### [TEKSTFRAGMENT]
==============================

Memories : Proosten ! ……………..op de zegeningen van Layers

Deel 32 uit de verhalenreeks Memories 
Verzekeraars en verzekerden….
Wat is verzekeren op basis van Layers ?

Als voor een bedrijf een verzekering wordt afgesloten, dan wordt doorgaans de verzekerde omvang nadrukkelijk in de polis genoemd.

Maar als de verzekerde som de 100 miljoen overschrijdt, dan kan het interessant worden om de structuur van de verzekering te wijzigen.

  1. Stel dat de verzekerde omvang 180 miljoen is en een aantal verzekeraars dekt in dat geval alle schade tot een bedrag van 50 miljoen…
    De eerste polis dekt in dat geval “50 miljoen premier risque als deel van 180 miljoen.
    Verzekeraars weten nu dus ook dat zij maximaal de klos zijn als de eerste 50 miljoen schade is gevallen. Zij kunnen dan dus geen beroep doen op onderverzekering.

==============================

### [OPDRACHT]
Zet het tekstfragment over verzekeren op basis van layers voort, te beginnen na de laatste zin.

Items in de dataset
==============================

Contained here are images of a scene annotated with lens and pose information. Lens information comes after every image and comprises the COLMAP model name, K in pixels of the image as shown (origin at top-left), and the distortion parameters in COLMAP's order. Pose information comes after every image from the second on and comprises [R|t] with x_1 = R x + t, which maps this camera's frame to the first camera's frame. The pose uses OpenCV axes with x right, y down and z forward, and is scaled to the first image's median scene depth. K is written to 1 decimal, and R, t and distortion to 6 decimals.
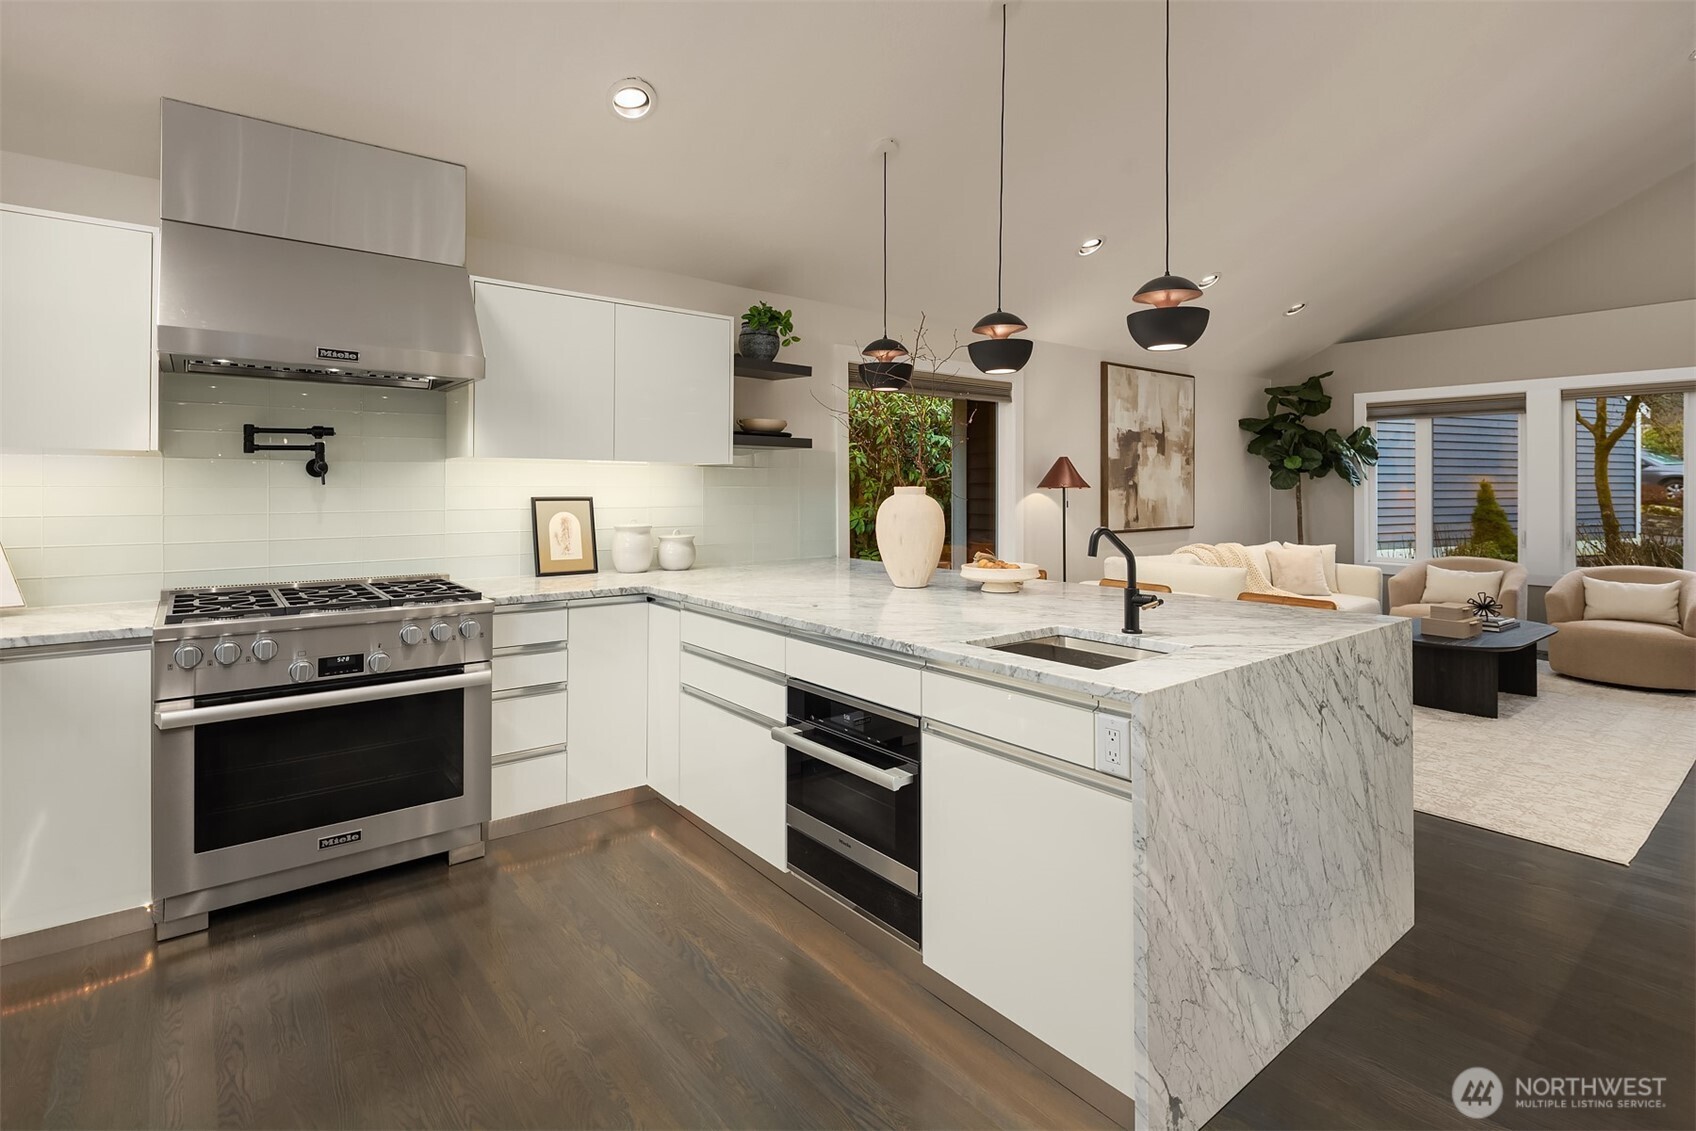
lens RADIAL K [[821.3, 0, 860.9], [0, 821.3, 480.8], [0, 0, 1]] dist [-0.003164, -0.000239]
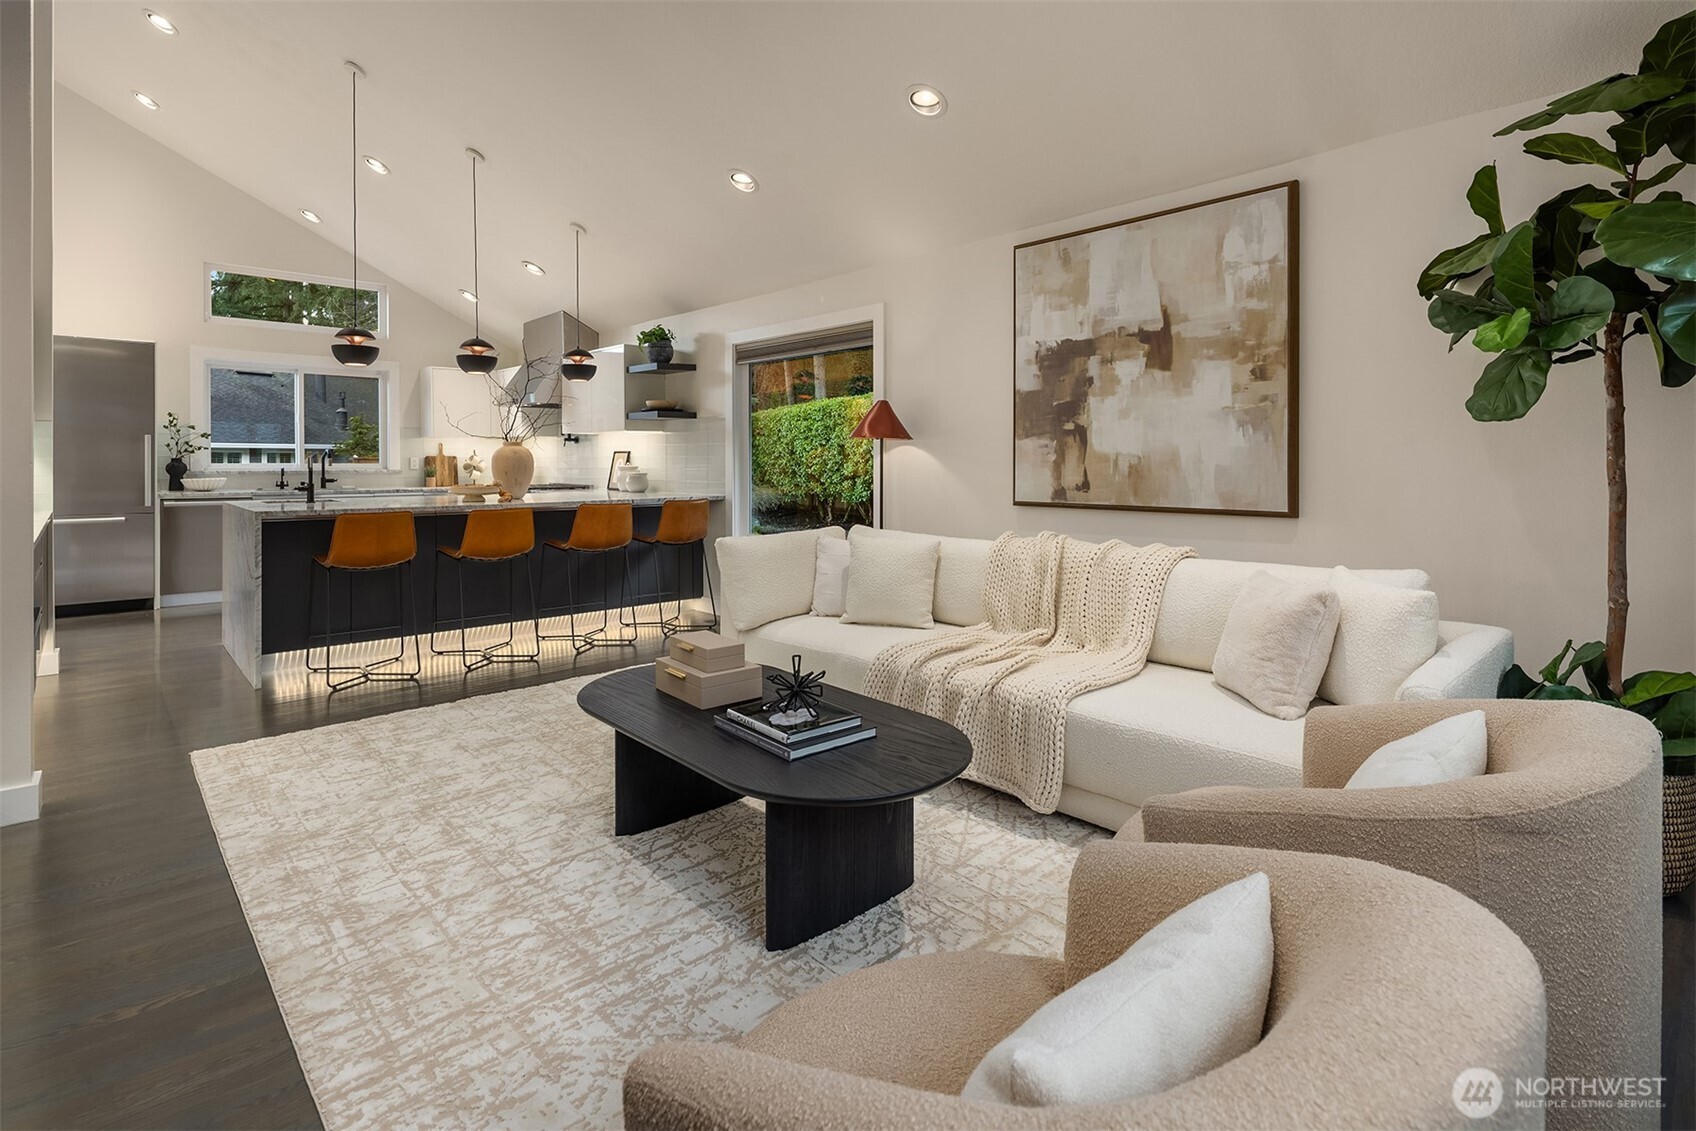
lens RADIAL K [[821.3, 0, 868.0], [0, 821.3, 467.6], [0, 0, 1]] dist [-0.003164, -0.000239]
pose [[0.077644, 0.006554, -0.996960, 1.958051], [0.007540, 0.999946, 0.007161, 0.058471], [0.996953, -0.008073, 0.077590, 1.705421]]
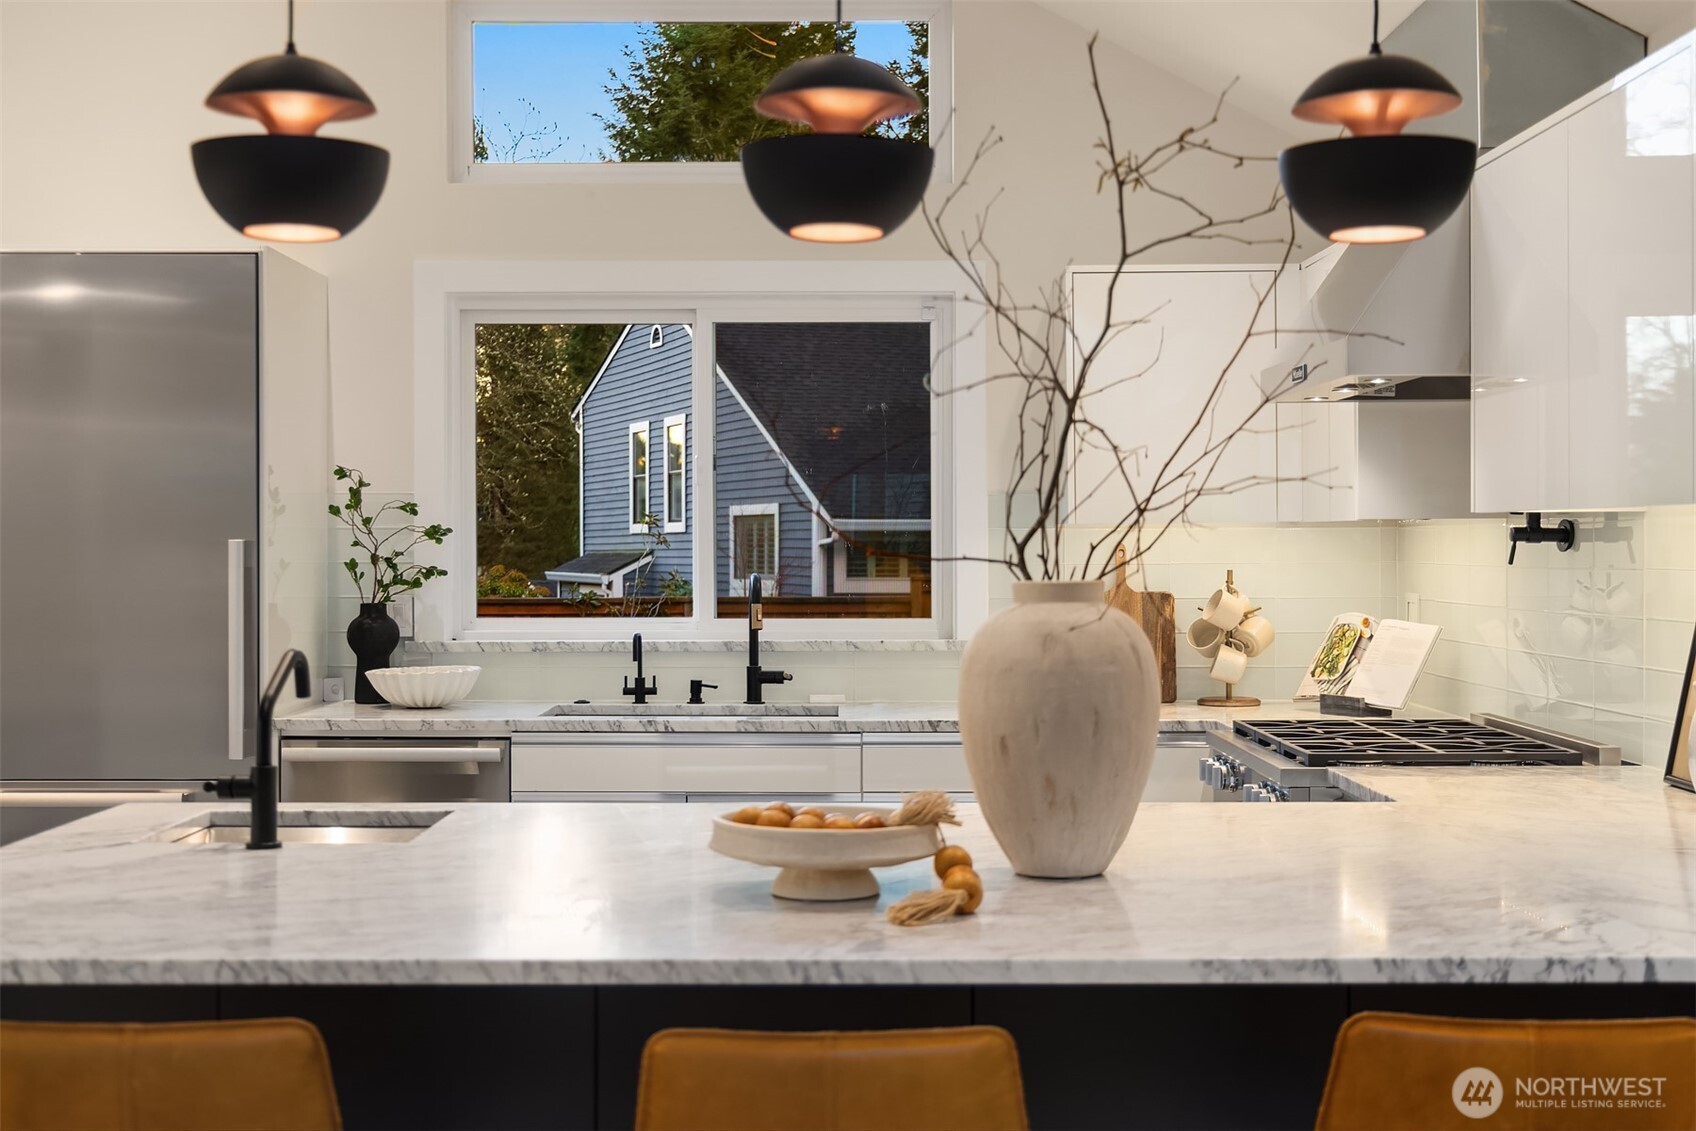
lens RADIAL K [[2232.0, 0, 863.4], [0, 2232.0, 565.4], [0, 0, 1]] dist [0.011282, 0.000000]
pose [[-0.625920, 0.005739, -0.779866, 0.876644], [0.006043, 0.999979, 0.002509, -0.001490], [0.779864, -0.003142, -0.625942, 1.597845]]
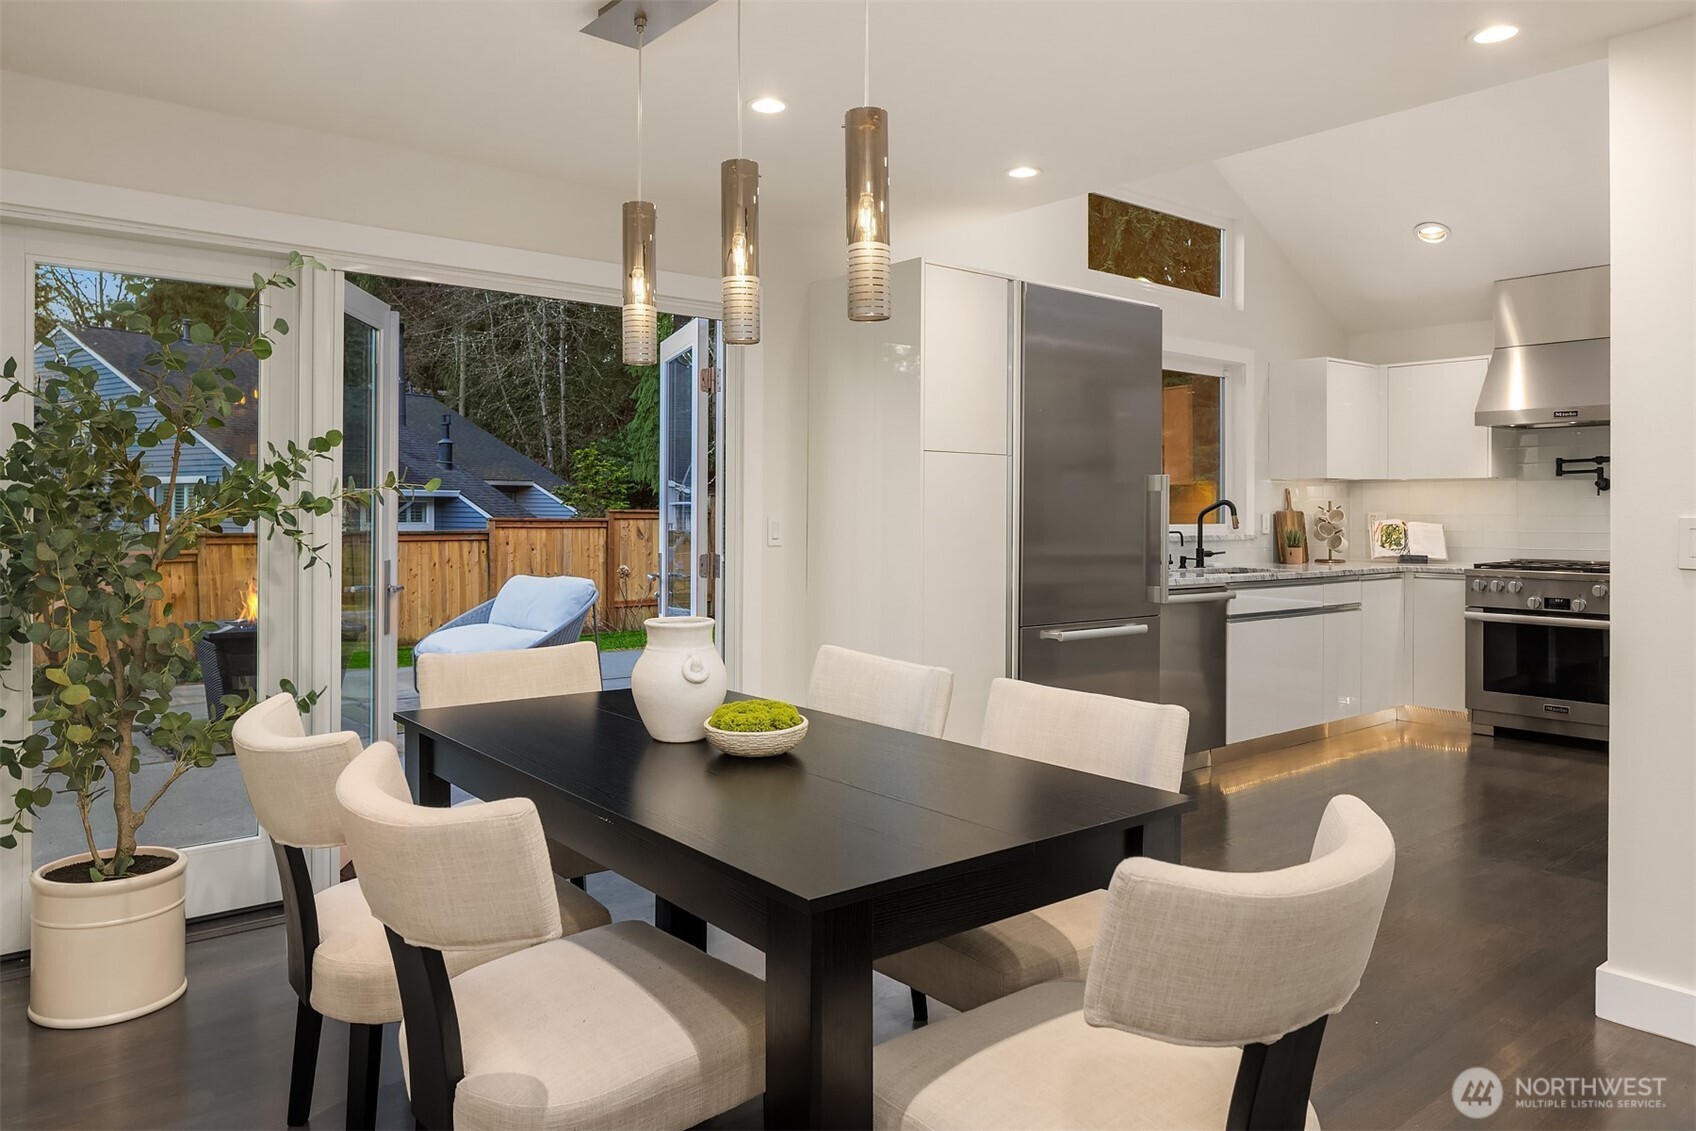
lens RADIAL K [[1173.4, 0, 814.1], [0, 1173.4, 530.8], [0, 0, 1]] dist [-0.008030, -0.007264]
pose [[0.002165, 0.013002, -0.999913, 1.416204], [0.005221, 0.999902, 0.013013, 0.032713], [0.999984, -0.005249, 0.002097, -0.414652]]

==============================

### [RESULTAAT]
  2. Vervolgens moet men dus een zgn 2nd layer plaatsen voor het resterende
    – onverzekerde – bedrag van 130 miljoen.
    Die groep verzekeraars dekken dan uitsluitend de schade indien de omvang groter is dan de 50 miljoen die immers altijd door de eerste groep verzekeraars wordt gedragen.
    De tweede layer zou in dit voorbeeld een verzekerde omvang moeten hebben van 130 miljoen “in aanvulling op” 50 miljoen, zodat in totaal 180 miljoen gedekt is in geval van een total loss.

    1. Verzekeraars die de eerste layer dekken, weten in dit geval dat zij feitelijk 180 miljoen aan spullen verzekeren, maar dat hun aansprakelijkheid beperkt is tot 50 miljoen.
      Zij berekenen een hogere premie omdat de totale omvang van de verzekerde belangen groter is van het premier risque gedekt bedrag.
  3. Verzekeraars die de tweede layer dekken, weten in dit geval dat zij feitelijk 180 miljoen aan spullen verzekeren, maar dankzij de eerste layer, hoeven zij de eerste 50 miljoen nooit te betalen. Dus berekenen zij een lagere premie.
  4. Soms is er sprake van meerdere layers.
    Steeds als het totaal verzekerde belang omvangrijker wordt, lopen de 1e verzekeraars
    meer risico en zij berekenen dan een hogere premie.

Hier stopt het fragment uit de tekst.